3. The blunt edge clearance of butt welded joints should be appropriate. The blunt edge gap of the butt welded joint of the all-titanium pressure vessel is smaller than that of the steel, which is due to the high melting point, poor thermal conductivity, small heat capacity and high resistivity of titanium, as well as the large fluidity of the weld pool metal.
4. The design of the titanium vessel should ensure the continuity of the structure and the smooth transition of the welded joints, and try to avoid stress concentration.
5. The bending and flanging of titanium parts should adopt a larger bending radius (compared with steel), and a smaller expansion rate should be used when expanding the tube.
6. Industrial pure titanium is prone to crevice corrosion in some media.

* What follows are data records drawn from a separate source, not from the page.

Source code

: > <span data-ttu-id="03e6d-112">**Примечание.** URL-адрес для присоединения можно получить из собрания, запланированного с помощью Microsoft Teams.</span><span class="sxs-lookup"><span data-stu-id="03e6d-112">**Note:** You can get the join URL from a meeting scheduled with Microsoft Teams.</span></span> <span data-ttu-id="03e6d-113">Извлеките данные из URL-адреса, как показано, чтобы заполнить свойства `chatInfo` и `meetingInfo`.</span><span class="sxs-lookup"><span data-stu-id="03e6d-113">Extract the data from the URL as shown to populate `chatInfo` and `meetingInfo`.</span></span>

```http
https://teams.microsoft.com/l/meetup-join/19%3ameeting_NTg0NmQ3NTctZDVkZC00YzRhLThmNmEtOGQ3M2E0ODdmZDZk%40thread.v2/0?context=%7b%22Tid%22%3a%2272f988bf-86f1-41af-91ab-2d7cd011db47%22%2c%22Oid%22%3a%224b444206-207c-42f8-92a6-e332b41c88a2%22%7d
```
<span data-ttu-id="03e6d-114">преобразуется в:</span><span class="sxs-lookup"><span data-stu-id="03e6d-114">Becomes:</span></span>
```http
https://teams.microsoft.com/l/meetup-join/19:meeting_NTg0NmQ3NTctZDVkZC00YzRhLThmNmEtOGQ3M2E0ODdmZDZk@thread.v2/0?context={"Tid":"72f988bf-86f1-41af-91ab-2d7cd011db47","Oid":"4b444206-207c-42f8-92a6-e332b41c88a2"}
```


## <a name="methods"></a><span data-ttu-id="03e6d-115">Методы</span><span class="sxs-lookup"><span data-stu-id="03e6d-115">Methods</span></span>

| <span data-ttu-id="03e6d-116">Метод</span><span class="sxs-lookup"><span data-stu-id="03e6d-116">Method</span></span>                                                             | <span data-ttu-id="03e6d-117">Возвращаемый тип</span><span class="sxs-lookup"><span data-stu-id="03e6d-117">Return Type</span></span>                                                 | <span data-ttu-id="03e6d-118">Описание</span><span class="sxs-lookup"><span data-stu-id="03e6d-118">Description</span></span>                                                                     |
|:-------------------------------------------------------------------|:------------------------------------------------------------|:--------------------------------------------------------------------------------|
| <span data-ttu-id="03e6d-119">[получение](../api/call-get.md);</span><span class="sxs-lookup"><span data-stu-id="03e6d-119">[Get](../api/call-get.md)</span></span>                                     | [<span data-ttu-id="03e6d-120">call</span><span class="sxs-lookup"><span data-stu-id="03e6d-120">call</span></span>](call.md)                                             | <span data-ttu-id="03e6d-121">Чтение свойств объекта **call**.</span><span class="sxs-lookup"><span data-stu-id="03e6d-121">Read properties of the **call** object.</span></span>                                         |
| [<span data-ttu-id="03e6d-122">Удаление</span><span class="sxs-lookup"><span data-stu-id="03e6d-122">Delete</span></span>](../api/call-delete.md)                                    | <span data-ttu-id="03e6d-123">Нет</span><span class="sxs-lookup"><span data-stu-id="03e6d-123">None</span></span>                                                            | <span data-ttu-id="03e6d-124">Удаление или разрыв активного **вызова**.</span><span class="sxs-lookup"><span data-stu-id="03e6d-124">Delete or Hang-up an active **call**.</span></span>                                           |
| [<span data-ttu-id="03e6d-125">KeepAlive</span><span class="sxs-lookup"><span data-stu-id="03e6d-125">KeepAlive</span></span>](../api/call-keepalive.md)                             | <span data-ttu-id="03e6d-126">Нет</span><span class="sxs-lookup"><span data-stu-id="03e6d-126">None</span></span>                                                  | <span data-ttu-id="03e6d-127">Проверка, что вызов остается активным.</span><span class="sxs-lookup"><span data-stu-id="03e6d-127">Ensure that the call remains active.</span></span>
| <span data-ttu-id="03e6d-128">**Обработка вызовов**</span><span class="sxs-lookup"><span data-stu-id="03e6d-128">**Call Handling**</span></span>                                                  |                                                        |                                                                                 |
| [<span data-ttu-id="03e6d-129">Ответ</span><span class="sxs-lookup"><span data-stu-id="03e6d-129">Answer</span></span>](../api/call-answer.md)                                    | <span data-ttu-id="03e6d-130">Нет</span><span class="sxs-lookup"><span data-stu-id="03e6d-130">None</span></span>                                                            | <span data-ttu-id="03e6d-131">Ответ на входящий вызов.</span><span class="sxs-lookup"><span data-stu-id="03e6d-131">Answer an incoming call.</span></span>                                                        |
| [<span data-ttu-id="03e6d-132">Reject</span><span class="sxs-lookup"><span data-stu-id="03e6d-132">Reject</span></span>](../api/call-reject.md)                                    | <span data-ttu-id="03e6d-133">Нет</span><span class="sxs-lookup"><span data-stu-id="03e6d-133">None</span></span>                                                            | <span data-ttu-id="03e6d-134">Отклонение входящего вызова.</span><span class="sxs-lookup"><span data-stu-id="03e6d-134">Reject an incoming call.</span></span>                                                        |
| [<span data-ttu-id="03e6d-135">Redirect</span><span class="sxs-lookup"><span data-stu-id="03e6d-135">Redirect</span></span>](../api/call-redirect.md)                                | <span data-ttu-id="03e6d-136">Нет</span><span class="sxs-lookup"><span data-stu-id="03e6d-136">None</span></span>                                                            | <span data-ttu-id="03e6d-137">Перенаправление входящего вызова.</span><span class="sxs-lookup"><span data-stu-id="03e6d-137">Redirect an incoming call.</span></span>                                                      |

When designing and handling containers in contact with these media, gaps and stagnation areas should be avoided as much as possible, and crevice corrosion-resistant titanium alloys (such as titanium palladium alloy) or coating.
7. When designing and handling containers in contact with conductive corrosive media, if it is found that contact between titanium and other metals can lead to galvanic corrosion, structural measures should be taken (such as using a third material as a transition layer) or using Anodic protection.
8. When designing equipment that is prone to corrosion, the flow rate of the corrosive medium should be lower than the critical flow rate, and try to avoid sudden changes in flow rate or flow direction; or set up protective baffles at the parts that are prone to corrosion and abrasion.
① When the medium is corrosive or abrasive and ρv2>740kg/(m·s2) or the medium is non-corrosive or non-abrasive, but ρv2>2355kg/(m·s2) (ρ is the density of the medium, kg/m3, v is the material When the linear velocity of the flow, m/s), the anti-shock plate should be installed at the material inlet.
② When the corrosive medium enters the equipment along the tangential direction, or the inlet pipe is facing the wall of the device, and the distance between them is less than 2 times the outer diameter of the pipe, a protective plate should be installed.